__PAGE EXCERPT__:
Skip to main content

Keras Data Generator class for remote spatial data.

Project description

Keras Spatial

Keras Spatial includes data generators and tools designed to simplify the preprocessing of spatial data for deep learning applications.

Keras Spatial provides a data generator that reads samples directly from a raster data source and eliminates the need to create small, individual raster files prior to model execution. The raster data source may be local or remote service. Any necessary reprojections and scaling is handled automatically.

Central to the use of Keras Spatial is a GeoPandas GeoDataFrame which defines a virtual sample set, a list of samples that drives the data generator. The dataframe can also be used to filter samples based on different aspects such as the existance of nodata, handling imbalanced label distributions, and storing sample attributes used in normalization amoung other data augmentation functions.

Features include:

  • Sample extraction from local or remote data sources -- no intermediate files
  • Automatic reprojection and resampling as needed
  • Sample augmentation using user-defined callback system
  • Flexible structure improves organization and data management

Try Keras Spatial is avialble at Binder.

Installation

To install the package from PyPi repository you can execute the following command:

pip install keras-spatial

or directly from GitHub

$ pip install git+https://github.com/ncsa/keras-spatial#egg=keras-spatial --process-dependency-links

Quickstart

  1. Create a SpatialDataGen and set the source raster
  2. Create a geodataframe with 200x200 (in projection units) samples covering the spatial extent of the raster
  3. Create the generator producing arrays with shape [32, 128, 128, 1]
  4. Fit model
from keras_spatial.datagen import SpatialDataGenerator

sdg = SpatialDataGenerator(source='/path/to/file.tif')
geodataframe = sdg.regular_grid(200, 200)
generator = sdg.flow_from_dataframe(geodataframe, 128, 128, batch_size=32)

__EXERCISE DETAILS__: Decide whether each statement agrees with the Keras Spatial description, answering yes or no and quoting the words of the description that settle it. 1. The raster data source has to be stored locally. 2. In the quickstart, the generator produces arrays with shape [32, 128, 128, 1]. 3. Users must create small, individual raster files before running the model. The data that come next are separate from the Keras Spatial description.

__COLLECTED DATA__:

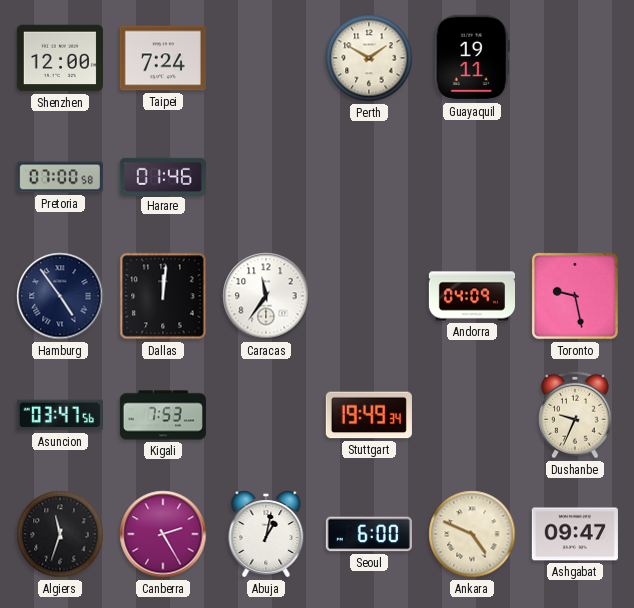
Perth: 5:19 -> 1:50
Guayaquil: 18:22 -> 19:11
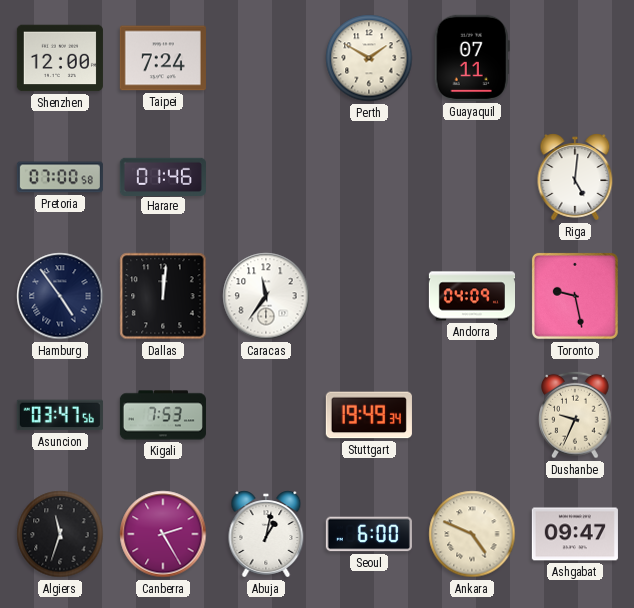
Guayaquil: 19:11 -> 07:11
Riga: none -> 5:01
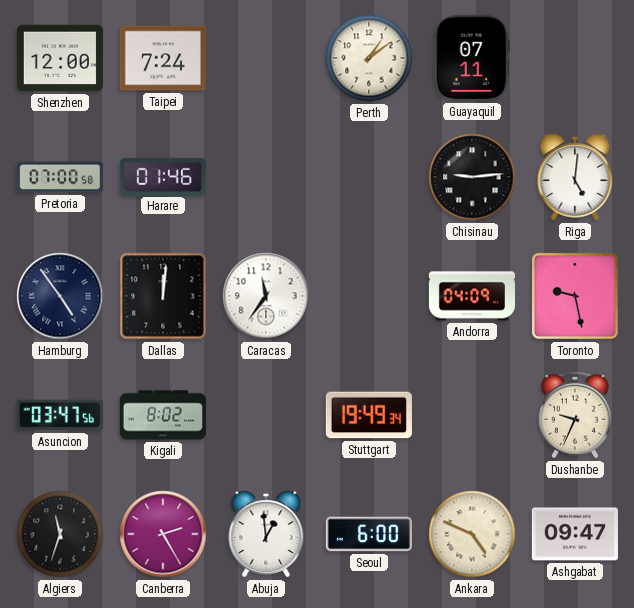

__CORRECT RESULT__:
1. No: "The raster data source may be local or remote service."
2. Yes: "Create the generator producing arrays with shape [32, 128, 128, 1]"
3. No: "eliminates the need to create small, individual raster files prior to model execution"